- Born: January 21, 1944 Neni, Anambra State, Nigeria
- Died: June 9, 2020 Nigeria
- Occupation: Businessman
- Organization: Tonimas Nigeria Limited
- Known for: Founder and chairman of Tonimas Nigeria Limited
- Spouse: Iyom Mary Uzoaku Enukeme
- Children: 6

= Anthony Obiagboso Enukeme =

Nigerian businessman (1944–2020)

Anthony Obiagboso Enukeme (21 January 1944 - 9 June 2020) was a Nigerian businessman from Anambra State, south-eastern Nigeria. He was the founder, Chairman and Managing Director of Tonimas Nigeria Limited, a local manufacturing and trading company. He was a Papal Knights of St. Gregory recipient, and member of the Knights of St. John International (KSJI). He was also a member of the Board of Trustees of the APGA political party in Nigeria.

== Early life and education ==
Anthony Obiagboso Enukeme was born on 21 January 1944 to the Enukeme Family of Obiuno Umudioka Neni in Anaocha Local Government Area of Anambra State, along the Akwaeze roadside from Nkwo Market at Igbo Ukwu township. He was an only son, and had one sister. After his Primary school education, he underwent the Igbo Apprentice Scheme training for 15 years as a Petrol station attendant at Oturkpo, Benue State, and at Aba Ngwa market in Abia State. In 1975, he embarked on a further education drive that saw him complete both secondary and tertiary education in Public Administration by 1985. He then acquired a master's degree in international affairs and diplomacy from Abia State University, Uturu, Abia State. He was awarded an Honorary Doctorate Degree in Business Administration from Chukwuemeka Odumegwu Ojukwu University.

== Business career ==
Chief Enukeme founded Tonimas Nigeria Limited in 1981 and incorporated it as a limited liability company in 1982. The company markets and distributes refined petroleum products, manufactures aluminum roofing sheets and nails. He later diversified to hospitality, plastic manufacturing, tank farms, haulage, and shipping businesses.

== Personal life ==
=== Marriage and children ===
Chief Enukeme is happily married to Iyom Mary Uzoaku Enukeme (Iyom Mmiliaku) and the marriage is blessed with six children.

=== Death and afterwards ===
He died on 9 June 2020 after a brief illness which was due to his inability to travel for routine medical checks caused by the COVID19 related lock-down in Nigeria.

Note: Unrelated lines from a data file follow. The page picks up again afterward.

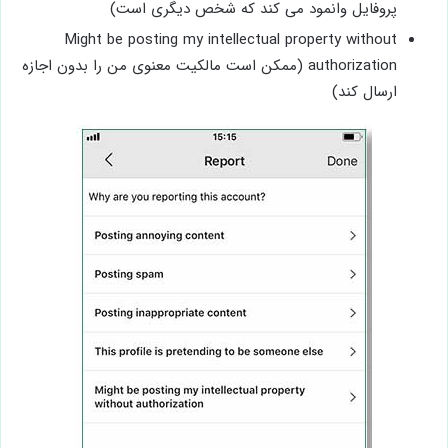
پروفایل وانمود می کند که شخص دیگری است)
Might be posting my intellectual property without
authorization (ممکن است مالکیت معنوی من را بدون اجازه
ارسال کند)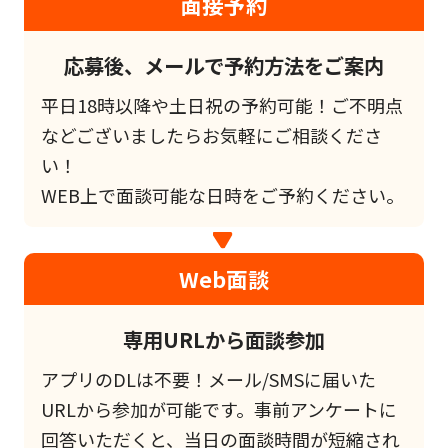
面接予約
応募後、メールで予約方法をご案内
平日18時以降や土日祝の予約可能！ご不明点
などございましたらお気軽にご相談くださ
い！
WEB上で面談可能な日時をご予約ください。
Web面談
専用URLから面談参加
アプリのDLは不要！メール/SMSに届いた
URLから参加が可能です。事前アンケートに
回答いただくと、当日の面談時間が短縮され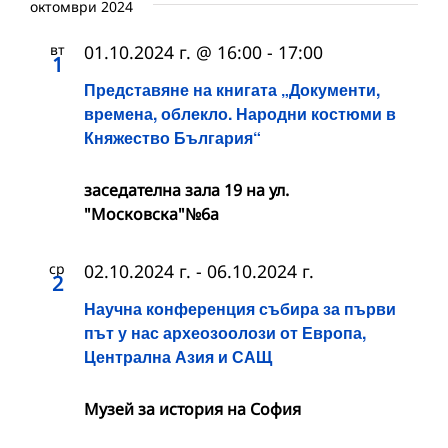
октомври 2024
вт
01.10.2024 г. @ 16:00
-
17:00
1
Представяне на книгата „Документи,
времена, облекло. Народни костюми в
Княжество България“
заседателна зала 19 на ул.
"Московска"№6а
ср
02.10.2024 г.
-
06.10.2024 г.
2
Научна конференция събира за първи
път у нас археозоолози от Европа,
Централна Азия и САЩ
Музей за история на София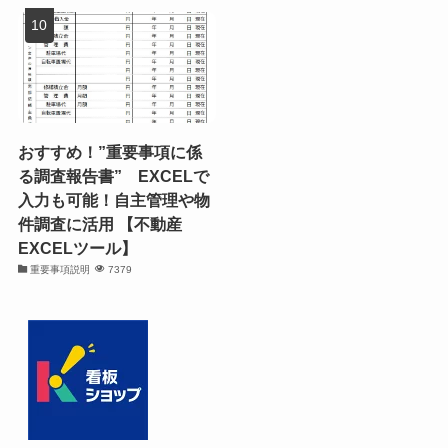
おすすめ！”重要事項に係
る調査報告書” EXCELで
入力も可能！自主管理や物
件調査に活用 【不動産
EXCELツール】
重要事項説明
7379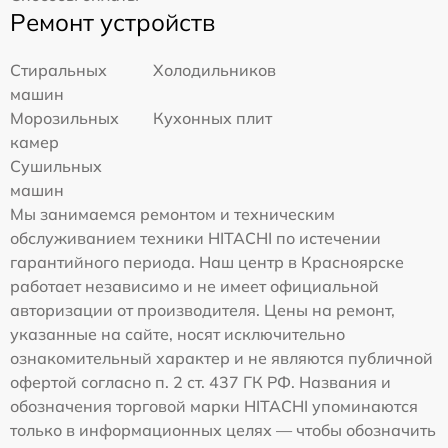
Ремонт устройств
Стиральных
Холодильников
машин
Морозильных
Кухонных плит
камер
Сушильных
машин
Мы занимаемся ремонтом и техническим
обслуживанием техники HITACHI по истечении
гарантийного периода. Наш центр в Красноярске
работает независимо и не имеет официальной
авторизации от производителя. Цены на ремонт,
указанные на сайте, носят исключительно
ознакомительный характер и не являются публичной
офертой согласно п. 2 ст. 437 ГК РФ. Названия и
обозначения торговой марки HITACHI упоминаются
только в информационных целях — чтобы обозначить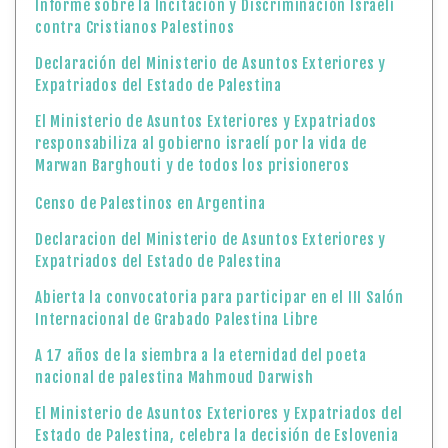
Informe sobre la Incitación y Discriminación Israelí
contra Cristianos Palestinos
Declaración del Ministerio de Asuntos Exteriores y
Expatriados del Estado de Palestina
El Ministerio de Asuntos Exteriores y Expatriados
responsabiliza al gobierno israelí por la vida de
Marwan Barghouti y de todos los prisioneros
Censo de Palestinos en Argentina
Declaracion del Ministerio de Asuntos Exteriores y
Expatriados del Estado de Palestina
Abierta la convocatoria para participar en el III Salón
Internacional de Grabado Palestina Libre
A 17 años de la siembra a la eternidad del poeta
nacional de palestina Mahmoud Darwish
El Ministerio de Asuntos Exteriores y Expatriados del
Estado de Palestina, celebra la decisión de Eslovenia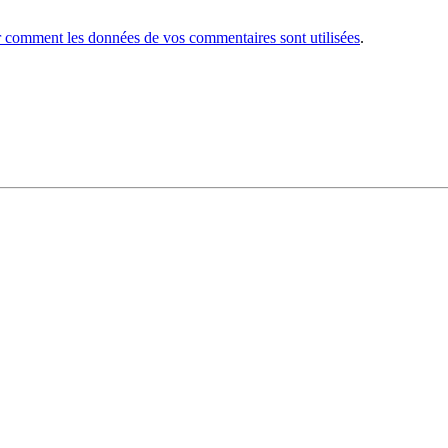
r comment les données de vos commentaires sont utilisées
.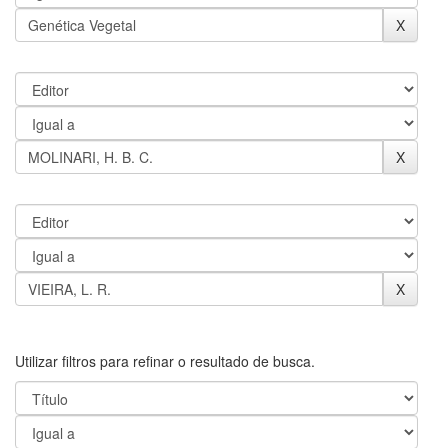
Utilizar filtros para refinar o resultado de busca.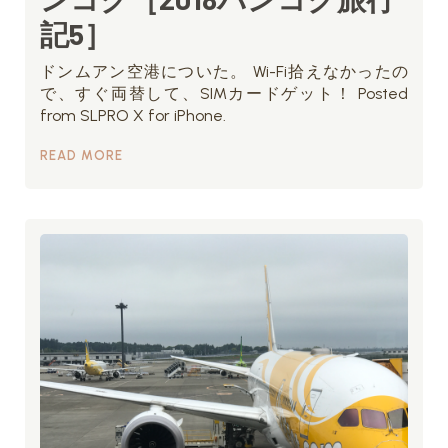
記5］
ドンムアン空港についた。 Wi-Fi拾えなかったの
で、すぐ両替して、SIMカードゲット！ Posted
from SLPRO X for iPhone.
READ MORE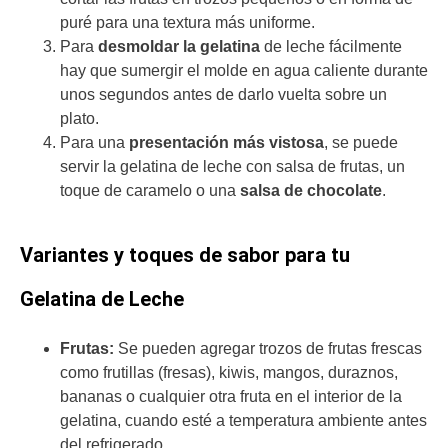
puré para una textura más uniforme.
Para
desmoldar la gelatina
de leche fácilmente
hay que sumergir el molde en agua caliente durante
unos segundos antes de darlo vuelta sobre un
plato.
Para una
presentación más vistosa
, se puede
servir la gelatina de leche con salsa de frutas, un
toque de caramelo o una
salsa de chocolate
.
Variantes y toques de sabor para tu
Gelatina de Leche
Frutas:
Se pueden agregar trozos de frutas frescas
como frutillas (fresas), kiwis, mangos, duraznos,
bananas o cualquier otra fruta en el interior de la
gelatina, cuando esté a temperatura ambiente antes
del refrigerado.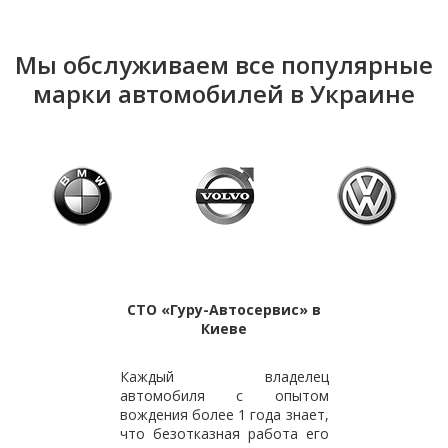
Мы обслуживаем все популярные
марки автомобилей в Украине
СТО «Гуру-Автосервис» в
Киеве
Каждый владелец
автомобиля с опытом
вождения более 1 года знает,
что безотказная работа его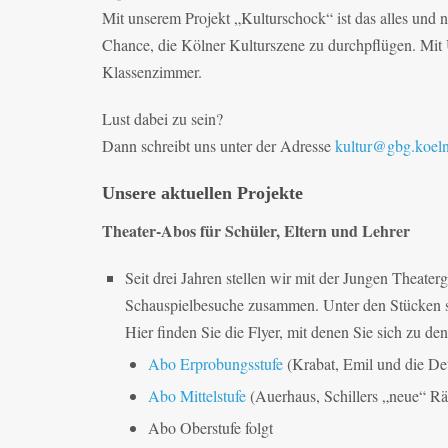
Mit unserem Projekt „Kulturschock“ ist das alles und 
Chance, die Kölner Kulturszene zu durchpflügen. Mit U
Klassenzimmer.
Lust dabei zu sein?
Dann schreibt uns unter der Adresse
kultur@gbg.koel
Unsere aktuellen Projekte
Theater-Abos für Schüler, Eltern und Lehrer
Seit drei Jahren stellen wir mit der Jungen Theate
Schauspielbesuche zusammen. Unter den Stücken s
Hier finden Sie die Flyer, mit denen Sie sich zu 
Abo Erprobungsstufe
(Krabat, Emil und die D
Abo Mittelstufe
(Auerhaus, Schillers „neue“ Rä
Abo Oberstufe folgt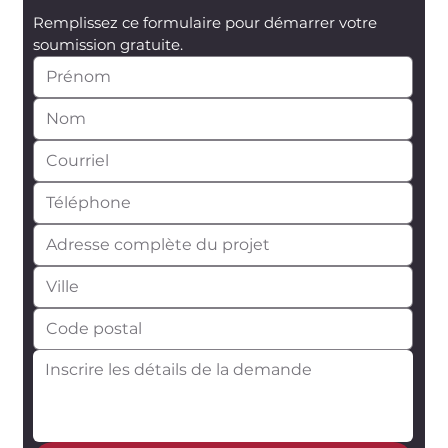
Remplissez ce formulaire pour démarrer votre 
soumission gratuite.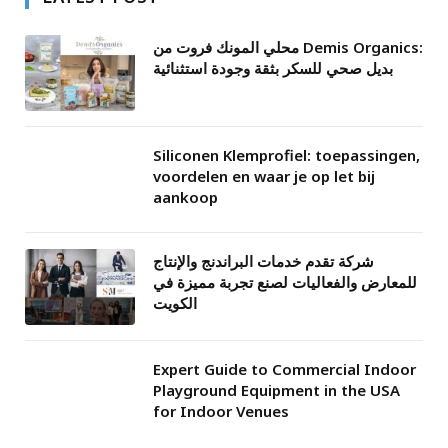
محلي المونك فروت من Demis Organics:
بديل صحي للسكر بثقة وجودة استثنائية
Siliconen Klemprofiel: toepassingen,
voordelen en waar je op let bij
aankoop
شركة تقدم خدمات البراندنج والإنتاج
للمعارض والفعاليات لصنع تجربة مميزة في
الكويت
Expert Guide to Commercial Indoor
Playground Equipment in the USA
for Indoor Venues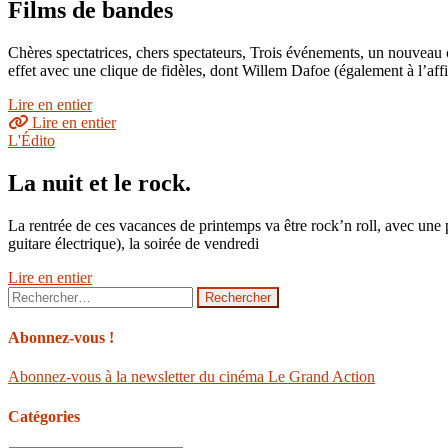
Films de bandes
Chères spectatrices, chers spectateurs, Trois événements, un nouveau 
effet avec une clique de fidèles, dont Willem Dafoe (également à l’a
Lire en entier
Lire en entier
L'Édito
La nuit et le rock.
La rentrée de ces vacances de printemps va être rock’n roll, avec u
guitare électrique), la soirée de vendredi
Lire en entier
Rechercher :
Abonnez-vous !
Abonnez-vous à la newsletter du cinéma Le Grand Action
Catégories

== Honours, decorations, awards and titles ==
- Member of the National Board of Trustees of All Progressive Grand Alliance political party.
- President, Knights of Saint John's International (KSJI), Commandery 445, Aba, Abia State
- Grand President of the Owerri Grand Commandery
- Member of the Papal Knight, Order of Saint Gregory the Great(KSG)
- Vice Chairman of Awka Catholic Diocesan Pastoral Council of the Catholic Church
- President, Anambra State Council of Traditional Prime Ministers (Ndi Onowu)
- Former President, Aba Chamber of Commerce, Industry, Mines and Agriculture (ACCIMA)
- President of Lubricant Producers Association of Nigeria (LUPAN)
- Recipient - Merit Award on Business Excellence by the National Affairs Society of Nigeria
- Recipient - Merit Award on Business Productivity by the Institute of Corporate Chairmen of Nigeria
- Recipient - Golden Award from Saint Peter's Christian Fathers Association, Christ the King Church Cathedral Parish, Aba
- Recipient - Community Service Award by the Rotary Club International
- Recipient - Eminent Patriotic Merit Award by Pan-African and Philanthropic Organization
- Recipient - Distinguished Persons and Community Service Award by the Anambra Broadcasting Service (ABS), Awka

=== Community titles ===
- Community honors of Aku-Uvom
- Community honors of Onowu Neni
- Community honors of Enyi Abia title by the Abia State Government
- Community honors of Ogbata Onuo Akwaeze
- Community honors of Anya-Anaocha from the traditional rulers' council of Anaocha local government area

== Events ==
Chief Enukeme built Saint James’ Catholic Church at Neni including a rectory, chapel, church hall, grotto of the Blessed Virgin Mary and handed it over to the Awka Diocese of the Catholic Church for a worship place. A requiem mass was held in his honor at the church after his death. He also built the St. Agatha Catholic Church, Umuarakpa, Aba.